> _Text block_:
Content starts

That’s a stunning thought, since so many Presidents have worked so hard for OSIs, and since the greatest strides in reducing nuclear weapons and dangers were enabled by them. Equally stunning is how many people no longer seem to appreciate this history or what’s at stake. It’s as if the transmission belts of experience-based learning have ground to a halt in our finest finishing schools of civilian and military training.
My mother, who was born along the Lithuanian-Polish border and spoke yiddish, used the word “seychel” around the house. Roughly translated, seychel is a mixture of knowing, understanding, and the kind of wisdom that doesn’t come from book learning. It’s the opposite of hubris. You forget hard-won lessons at your peril — just as hard-edged, hyper-realistic strategic analysts and military officers seem to be forgetting them now.
Harry S Truman [Dear Readers: there is no period after the “S;” it was a fictitious letter that added dash to a haberdasher] needed inspections to have any hope to make the Acheson-Lilienthal Plan a reality. This plan to achieve international control over the Bomb’s production didn’t have a chance, not just because the Soviet Union wasn’t about to give up its veto power, but also because the Kremlin couldn’t abide by on-site inspections.

Content ends

> _Recorded data_:

Content starts

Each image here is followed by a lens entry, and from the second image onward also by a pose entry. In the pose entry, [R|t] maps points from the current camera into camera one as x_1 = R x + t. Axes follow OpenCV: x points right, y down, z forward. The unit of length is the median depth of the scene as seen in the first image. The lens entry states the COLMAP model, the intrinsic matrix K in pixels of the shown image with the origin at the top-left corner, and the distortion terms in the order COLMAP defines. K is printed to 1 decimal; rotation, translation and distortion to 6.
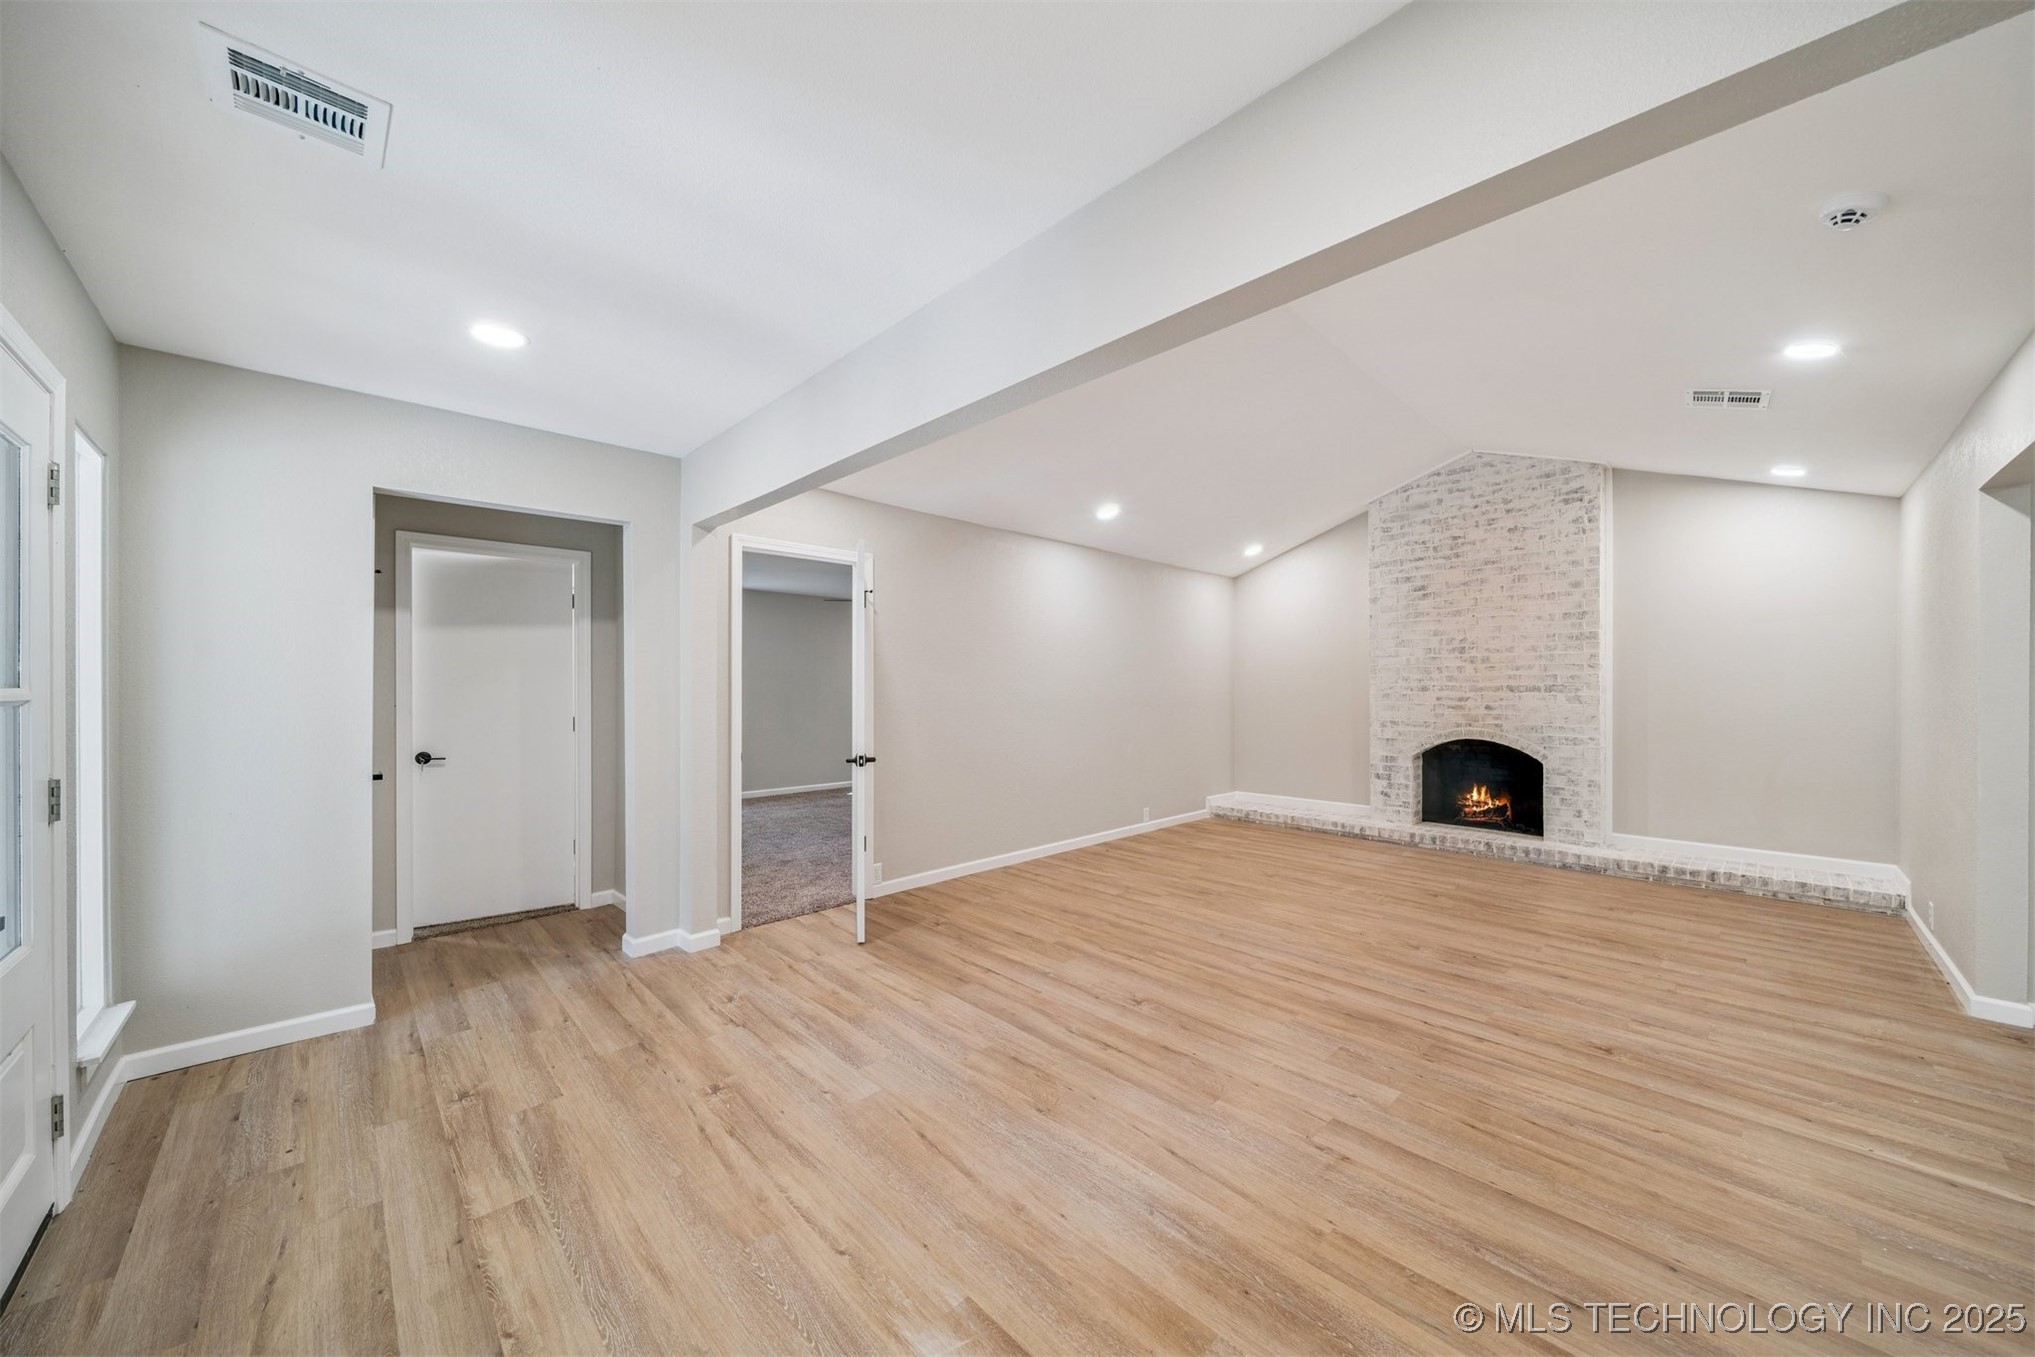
lens RADIAL K [[718.1, 0, 1024.1], [0, 718.1, 687.5], [0, 0, 1]] dist [0.000651, -0.001476]
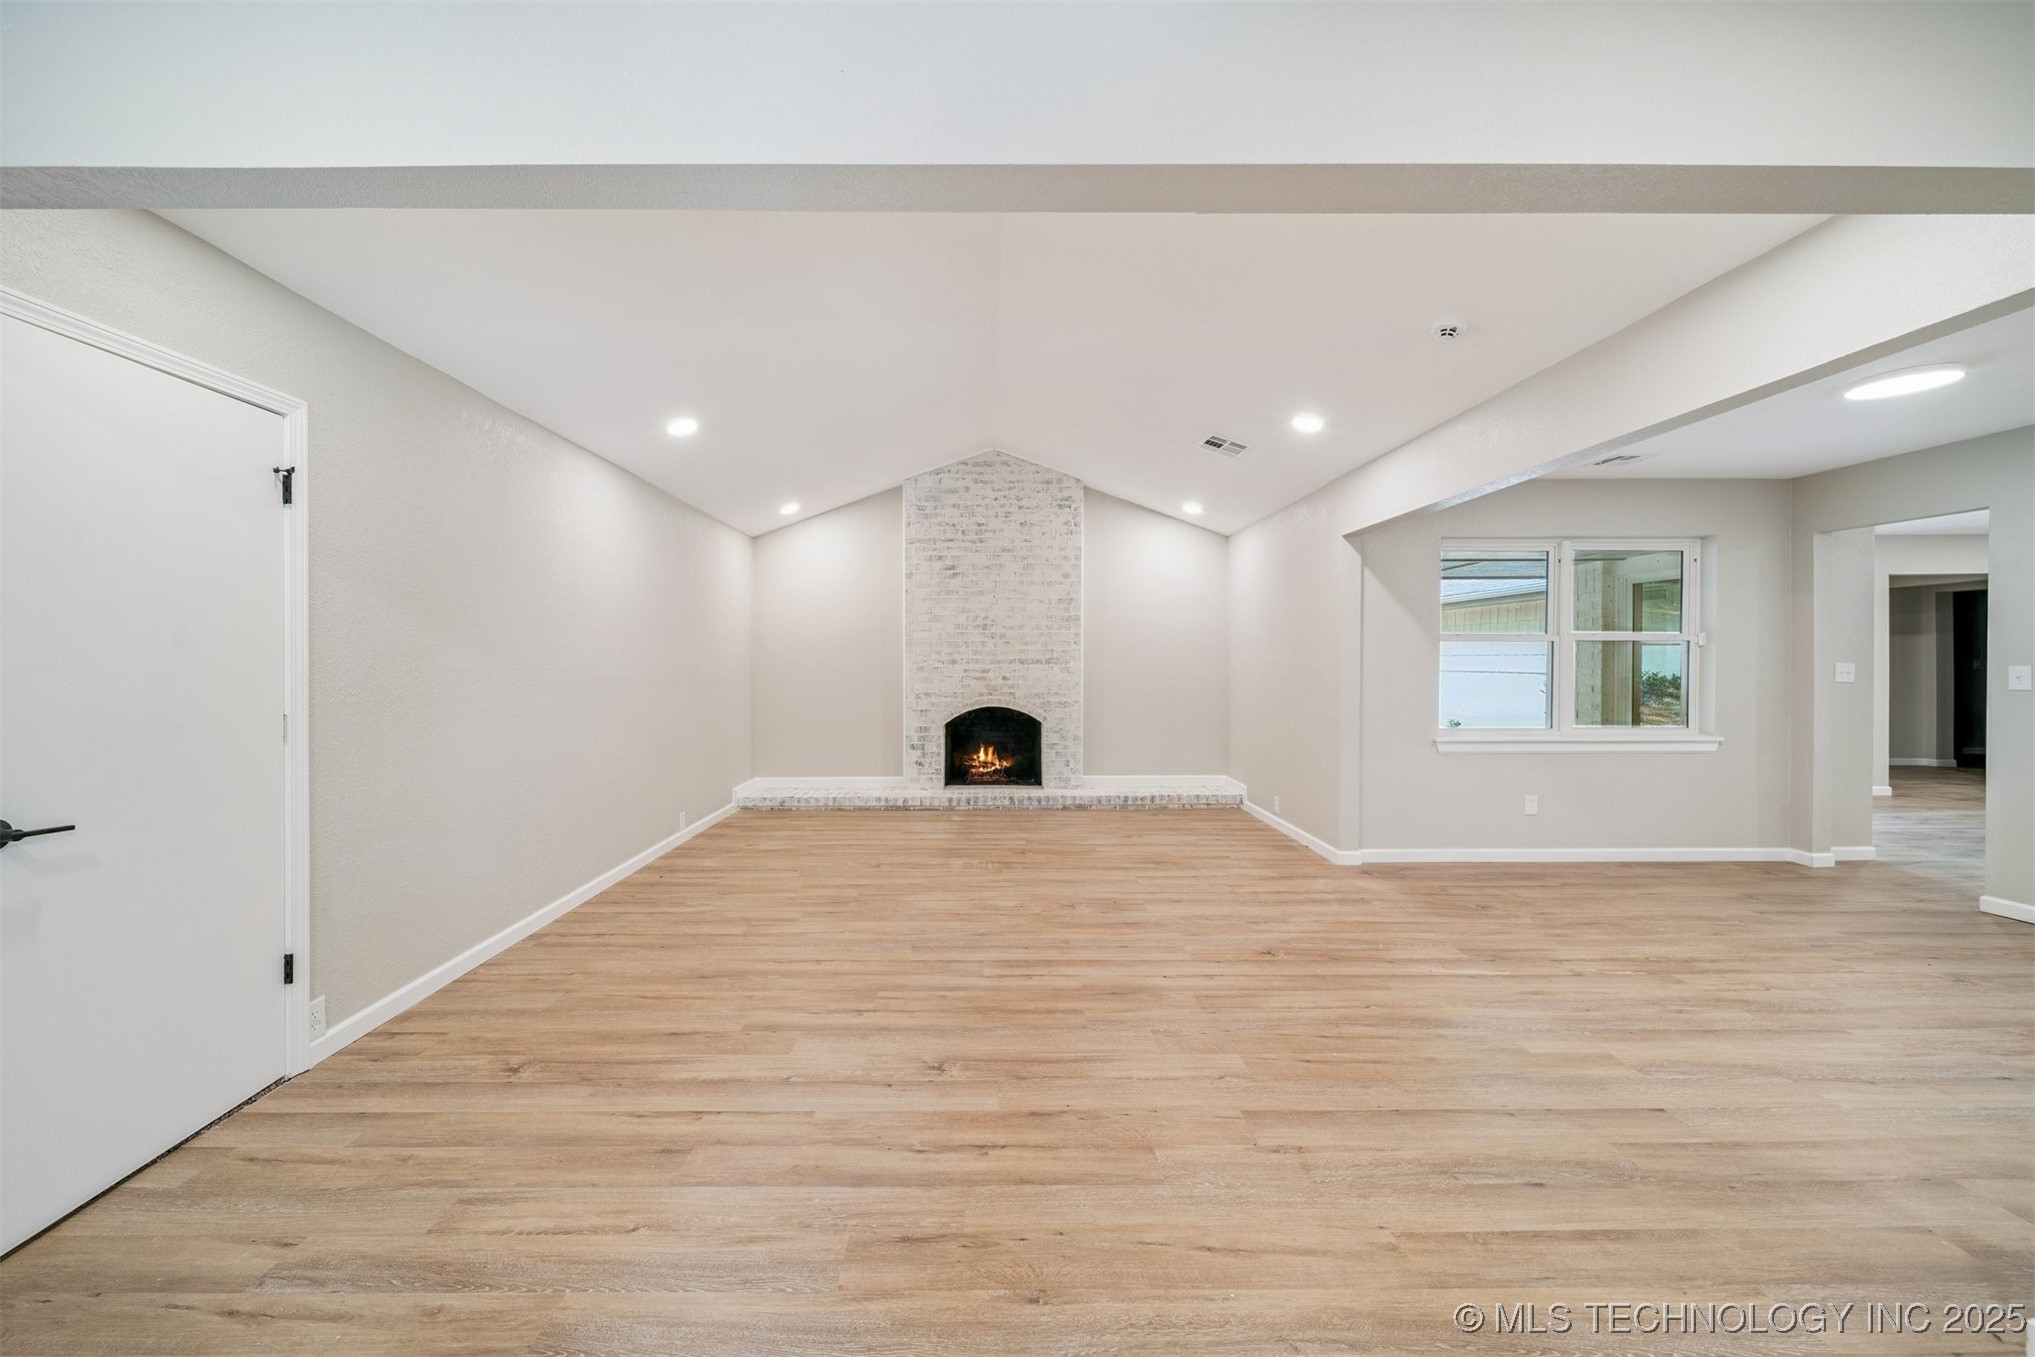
lens RADIAL K [[718.1, 0, 973.2], [0, 718.1, 668.0], [0, 0, 1]] dist [0.000651, -0.001476]
pose [[0.693652, -0.009002, 0.720254, -0.221460], [0.003117, 0.999950, 0.009496, 0.001176], [-0.720304, -0.004342, 0.693645, 0.267230]]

Content ends

> _What is required_: Reproduce, word for word, the passage of the essay on nuclear inspections starting with "My mother, who" and going on through "forgetting them now.".

> _Response area_:
My mother, who was born along the Lithuanian-Polish border and spoke yiddish, used the word “seychel” around the house. Roughly translated, seychel is a mixture of knowing, understanding, and the kind of wisdom that doesn’t come from book learning. It’s the opposite of hubris. You forget hard-won lessons at your peril — just as hard-edged, hyper-realistic strategic analysts and military officers seem to be forgetting them now.